— BRIEF —
Begin with the line that holds "Firebase Contact Form" and repeat each line after it exactly, ending with the last line of the listing.

— SUPPLIED MATERIAL —
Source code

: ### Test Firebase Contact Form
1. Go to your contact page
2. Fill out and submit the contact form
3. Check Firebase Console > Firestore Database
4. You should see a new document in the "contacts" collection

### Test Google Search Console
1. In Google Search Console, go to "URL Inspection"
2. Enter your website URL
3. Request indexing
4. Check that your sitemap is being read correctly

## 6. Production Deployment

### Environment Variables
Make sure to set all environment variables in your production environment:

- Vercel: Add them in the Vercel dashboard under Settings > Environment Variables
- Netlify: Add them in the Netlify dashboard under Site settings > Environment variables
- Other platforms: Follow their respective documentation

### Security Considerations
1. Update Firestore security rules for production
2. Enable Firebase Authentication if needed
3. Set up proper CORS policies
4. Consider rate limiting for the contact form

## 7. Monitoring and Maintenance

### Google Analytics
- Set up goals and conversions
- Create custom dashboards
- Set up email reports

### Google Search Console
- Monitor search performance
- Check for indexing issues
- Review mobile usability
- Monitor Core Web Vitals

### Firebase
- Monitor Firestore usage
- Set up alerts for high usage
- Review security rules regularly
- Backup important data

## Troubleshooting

— SOLUTION —
: ### Test Firebase Contact Form
1. Go to your contact page
2. Fill out and submit the contact form
3. Check Firebase Console > Firestore Database
4. You should see a new document in the "contacts" collection

### Test Google Search Console
1. In Google Search Console, go to "URL Inspection"
2. Enter your website URL
3. Request indexing
4. Check that your sitemap is being read correctly

## 6. Production Deployment

### Environment Variables
Make sure to set all environment variables in your production environment:

- Vercel: Add them in the Vercel dashboard under Settings > Environment Variables
- Netlify: Add them in the Netlify dashboard under Site settings > Environment variables
- Other platforms: Follow their respective documentation

### Security Considerations
1. Update Firestore security rules for production
2. Enable Firebase Authentication if needed
3. Set up proper CORS policies
4. Consider rate limiting for the contact form

## 7. Monitoring and Maintenance

### Google Analytics
- Set up goals and conversions
- Create custom dashboards
- Set up email reports

### Google Search Console
- Monitor search performance
- Check for indexing issues
- Review mobile usability
- Monitor Core Web Vitals

### Firebase
- Monitor Firestore usage
- Set up alerts for high usage
- Review security rules regularly
- Backup important data

## Troubleshooting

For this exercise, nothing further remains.